The NIST Digital Identity Guidelines (SP 800-63B) recommend choosing a cost factor such that iteration takes at least 100 ms. The Argon2 algorithm (winner of the 2015 Password Hashing Competition) is the modern successor to bcrypt — it adds memory-hardness, which forces attackers to use RAM rather than pure compute, but bcrypt remains widely deployed and perfectly safe at cost 12+.

Bcrypt Limitations You Should Know

Bcrypt truncates passwords at 72 bytes. A password longer than 72 bytes is silently truncated before hashing — two passwords that share the first 72 bytes but differ only in the 73rd character will produce the same hash. Some implementations pre-hash with SHA-256 before bcrypt to work around this limit. If your application allows passwords longer than 72 characters, verify how your library handles this.

How to Use This Tool

  1. Hash mode: enter the plaintext password, set the cost factor (12 recommended), click Hash. Copy the output for storage in your database.
  2. Verify mode: paste an existing bcrypt hash and the plaintext to check. The tool confirms whether they match without re-hashing at a different cost.

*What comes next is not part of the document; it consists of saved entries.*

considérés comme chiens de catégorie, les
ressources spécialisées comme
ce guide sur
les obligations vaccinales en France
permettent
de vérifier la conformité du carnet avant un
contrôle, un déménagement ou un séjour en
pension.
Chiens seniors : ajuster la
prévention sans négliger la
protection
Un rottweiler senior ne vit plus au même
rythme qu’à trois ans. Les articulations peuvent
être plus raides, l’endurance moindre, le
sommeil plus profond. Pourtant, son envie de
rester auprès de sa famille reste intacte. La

All computation runs in your browser using bcryptjs. Your password text is never transmitted anywhere.

## man bcrypt-hash

?> Why can't I just use SHA-256 with a salt for passwords?

SHA-256 with a salt prevents rainbow table attacks, but SHA-256 is still fast — a GPU computes ~10 billion SHA-256 hashes per second. A bcrypt hash at cost 12 takes ~300 ms, meaning an attacker gets roughly 3 hashes per second per GPU instead of billions. The salt alone does not compensate for the speed gap.

?> What cost factor should I use in 2024?

Cost 12 is the current practical recommendation. Cost 10 was appropriate in 2011 when bcrypt was being widely adopted; hardware has improved by roughly a factor of 4–8 since then. The OWASP cheat sheet recommends a minimum of cost 10; cost 12 gives a comfortable safety margin. Re-hash passwords at login time if you upgrade cost — you cannot re-hash without the plaintext.

?> Does bcrypt work for encrypting data (not passwords)?

No. Bcrypt is a one-way hash function — there is no decryption operation. It is only appropriate for passwords and other secrets you need to verify but never retrieve in plaintext. For encrypting data you need to recover, use AES-256 with proper key management.

?> What is the 72-byte limit and should I worry about it?

Bcrypt silently truncates passwords at 72 bytes. For most users this is irrelevant — 72 bytes covers a 72-character ASCII password. If your application allows unusually long passwords or uses multibyte UTF-8 characters (Chinese, Arabic, emoji), a 72-byte cutoff could theoretically allow two different inputs to produce the same hash. The safe fix is to SHA-256 the password first and pass the hex output to bcrypt.